Sanders goes on to demand that all federal permits for the pipeline project be suspended until a full cultural and environmental review can be completed. He states:
“To my mind, the Corps should have never approved this project on an expedited basis in the first place. If completed the pipeline will transport nearly 20 million gallons of crude oil every day, potentially threatening dozens of bodies of water.”

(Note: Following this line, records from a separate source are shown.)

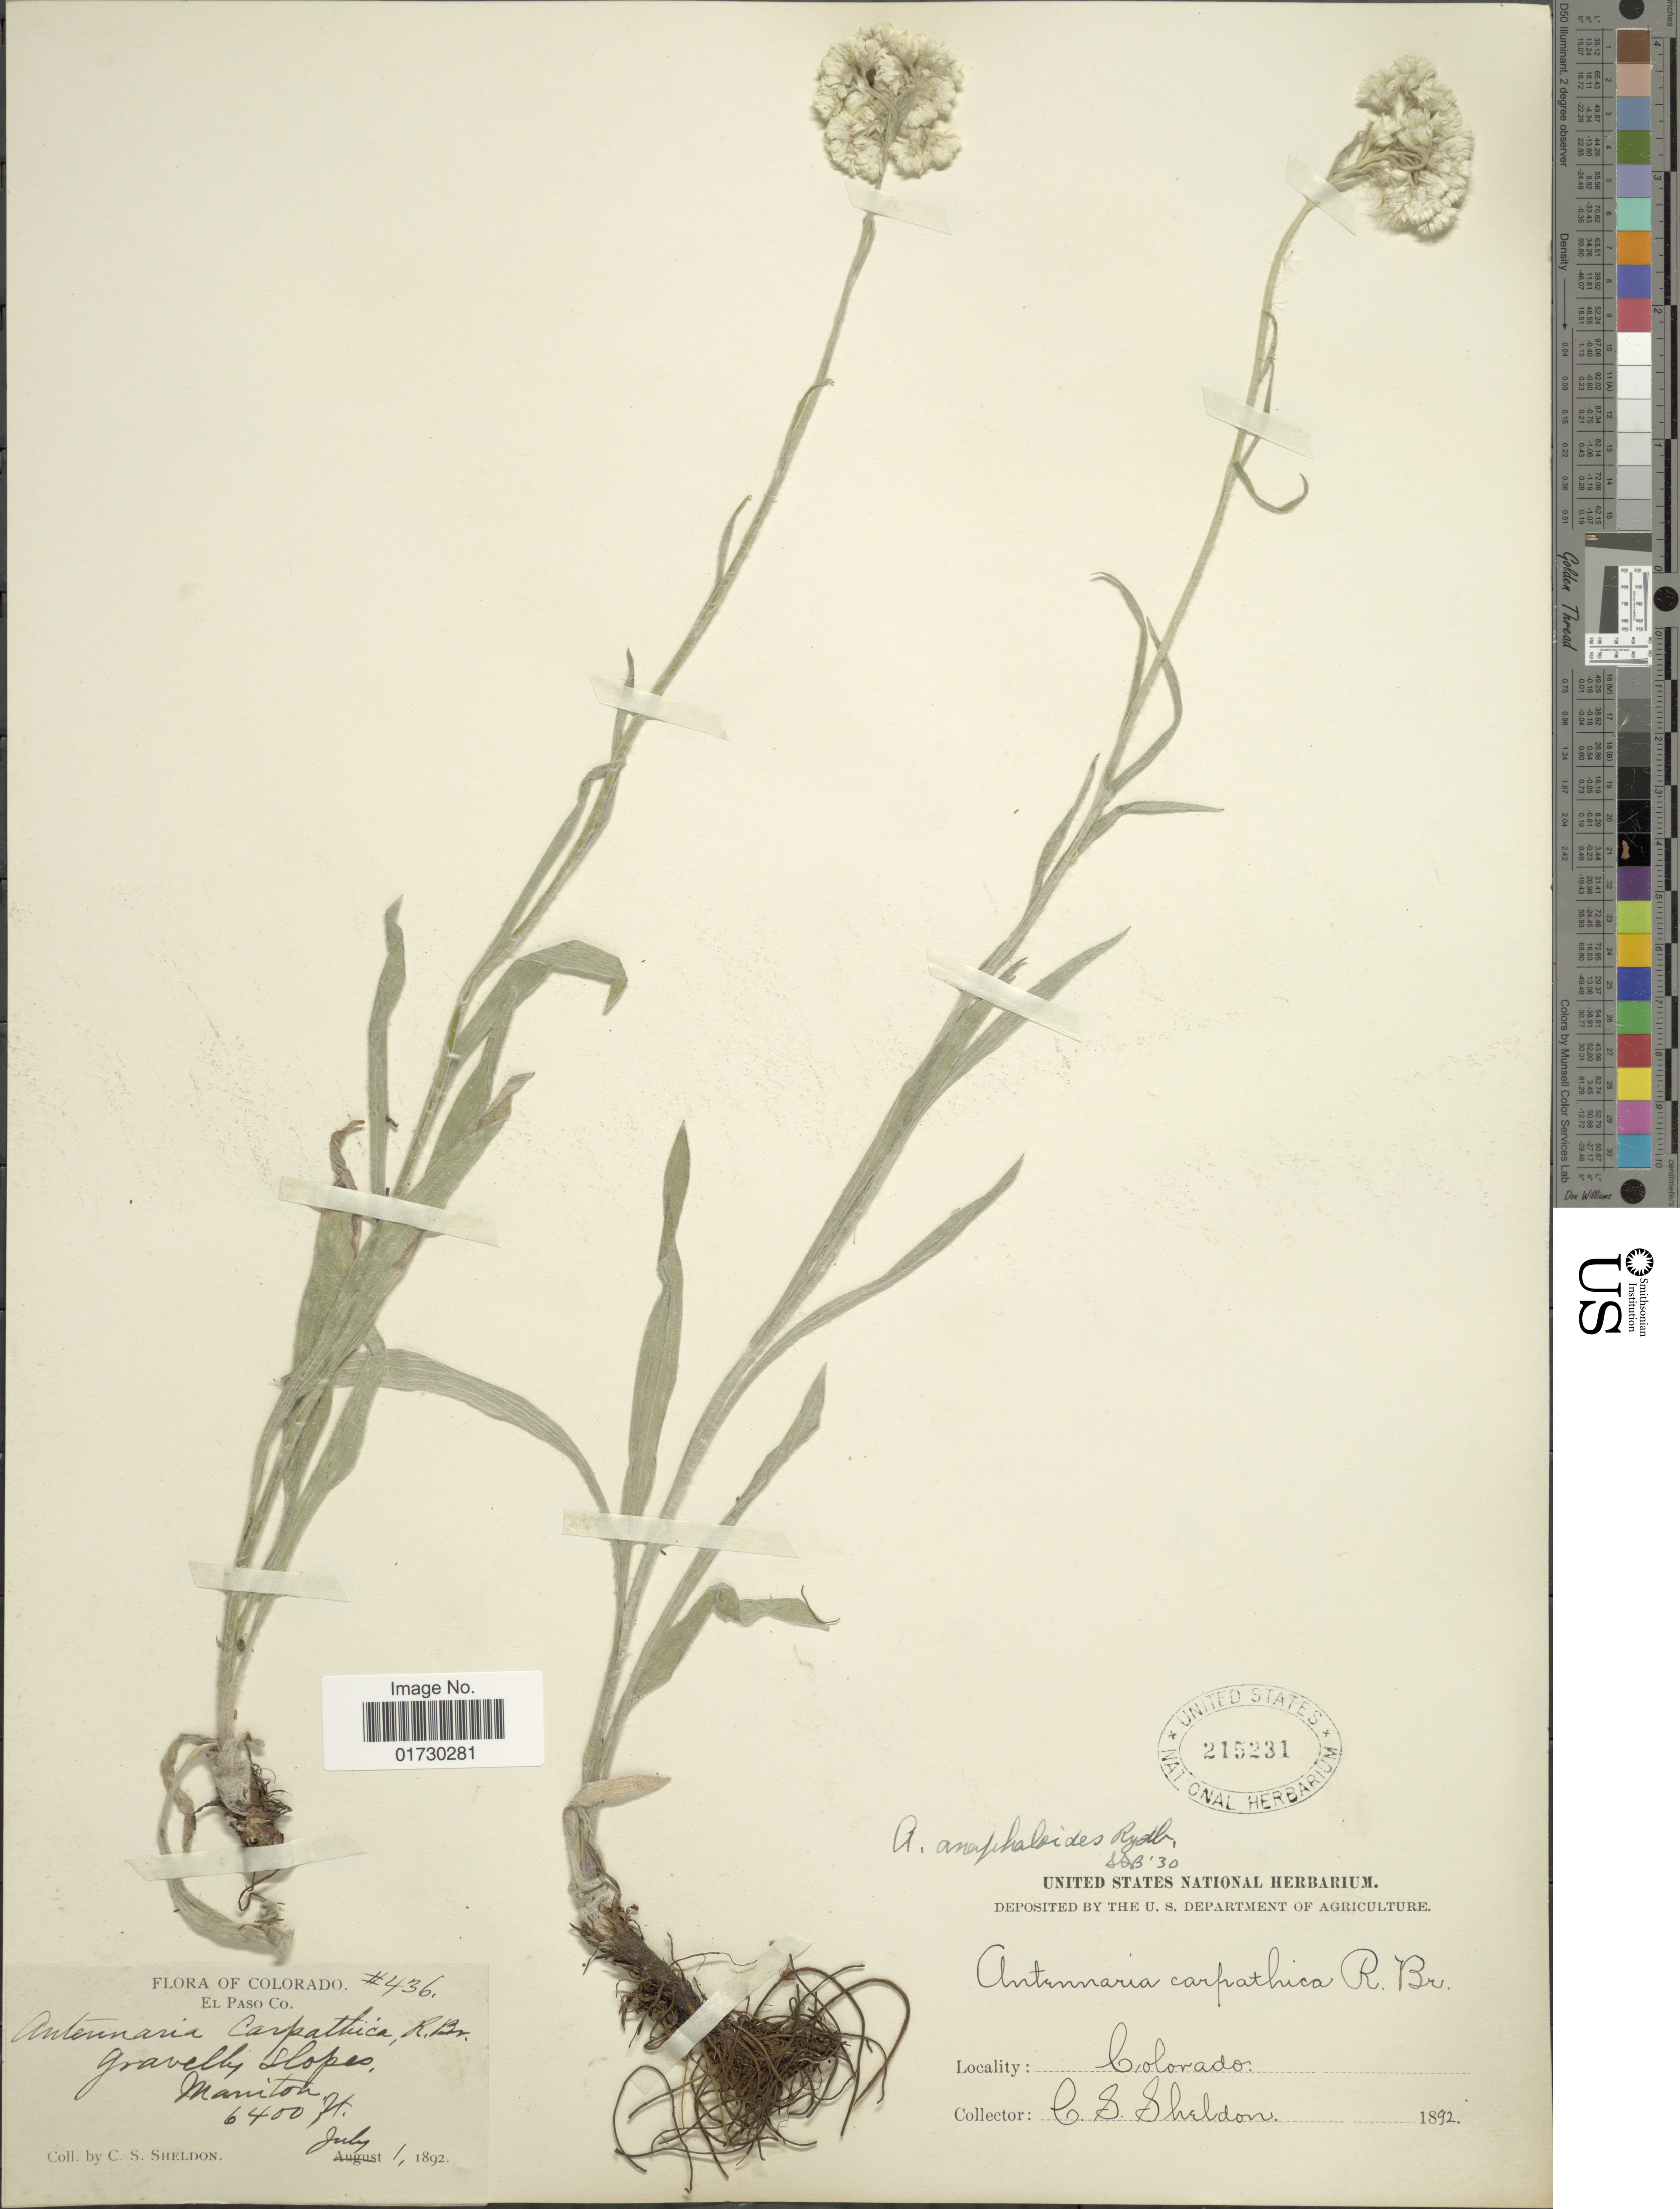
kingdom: Plantae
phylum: Tracheophyta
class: Magnoliopsida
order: Asterales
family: Asteraceae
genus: Antennaria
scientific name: Antennaria anaphaloides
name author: Rydb.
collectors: C. S. Sheldon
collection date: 1892-07-01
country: United States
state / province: Colorado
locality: El Paso Co., Gravelly slopes, Mamton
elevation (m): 1951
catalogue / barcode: US 215231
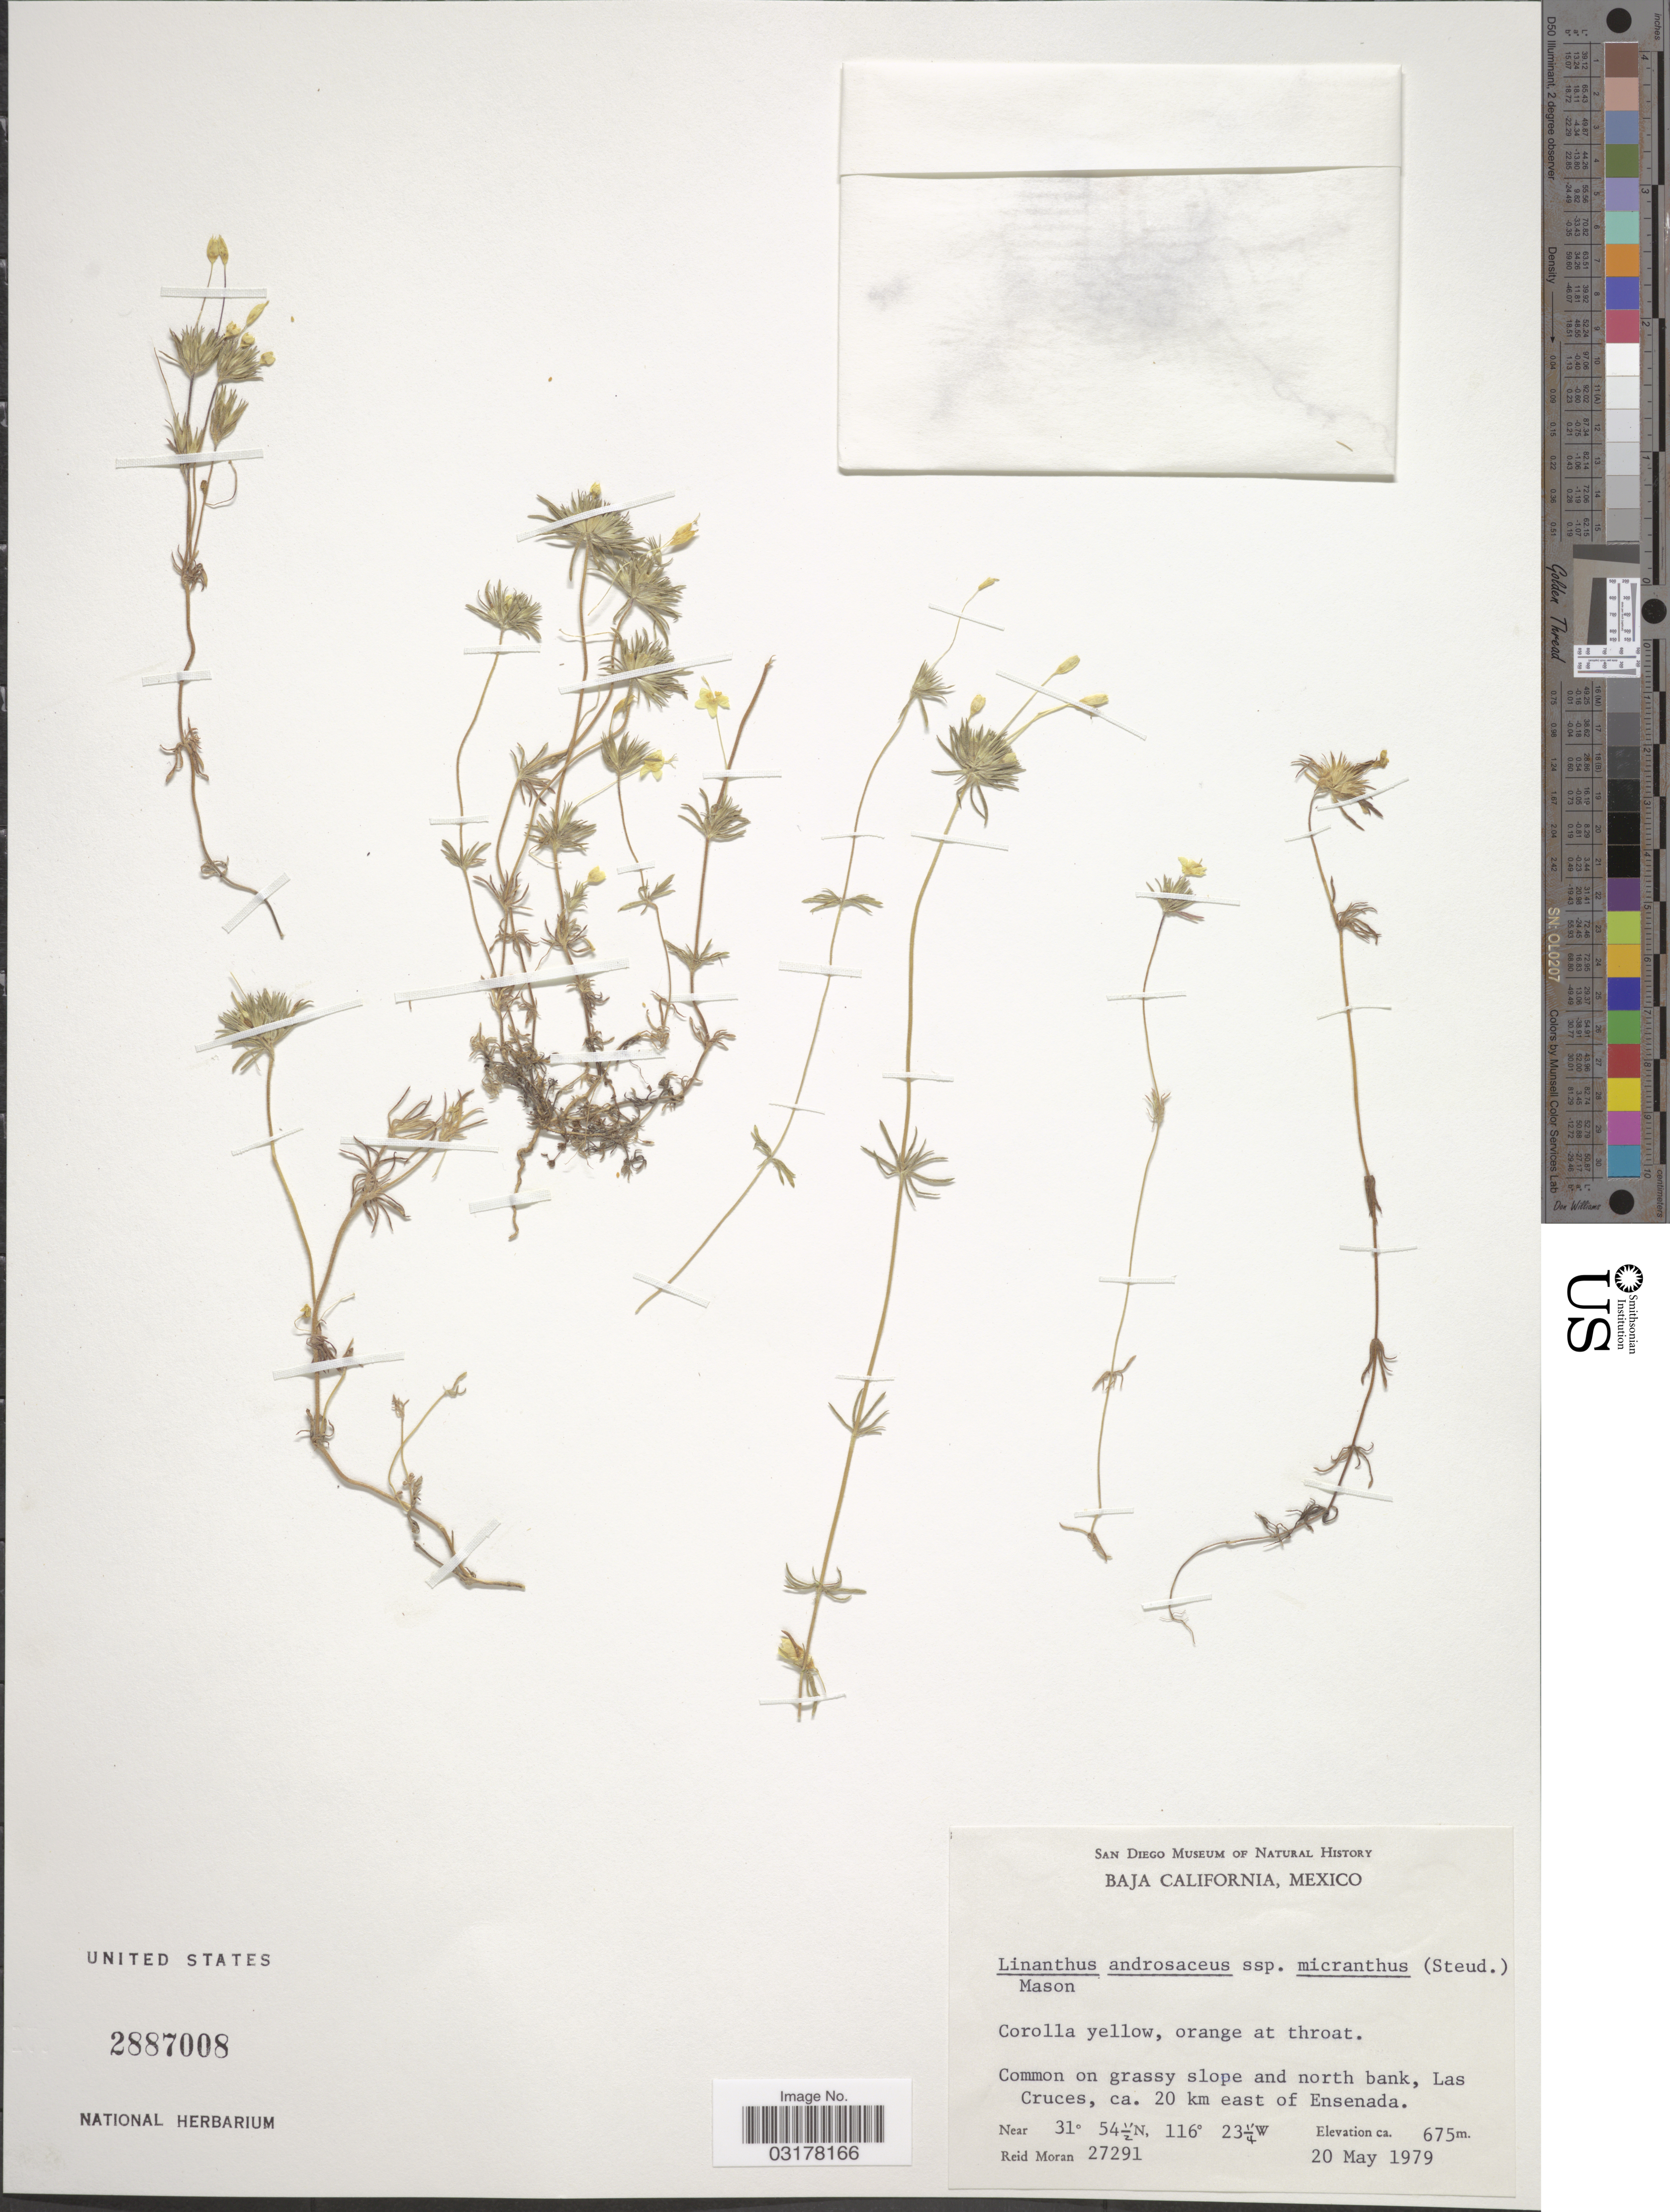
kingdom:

Finally, echoing what many believe is the root cause of the struggle, Sanders states, “It is deeply distressing to me that the federal government is putting the profits of the oil industry ahead of the treaty and sovereign rights of Native American communities. I understand the Standing Rock Sioux have sued to stop the pipeline, citing the very serious environmental concerns, enrichment on culturally sensitive lands, and violations of tribal treaty rights to a meaningful consultative role in the federal permitting process. To my mind, it is simply unacceptable to build a project like this, in one of the poorest counties in the nation, without the approval of the Native American residents who live there.”
The protesters at Standing Rock have faced escalated force this week after police in full riot gear arrived in armored vehicles and proceeded to use tear gas, pepper spray and sound canons to try and disperse the front line camp. Over 140 were arrested this week, following the 120 that were arrested over the weekend.
The Dakota Access pipeline, should it be completed, would transport hundreds of thousands of crude oil daily and would disrupt countless Native American burial sites and artifacts, not to mention be a huge threat to nearby water supplies.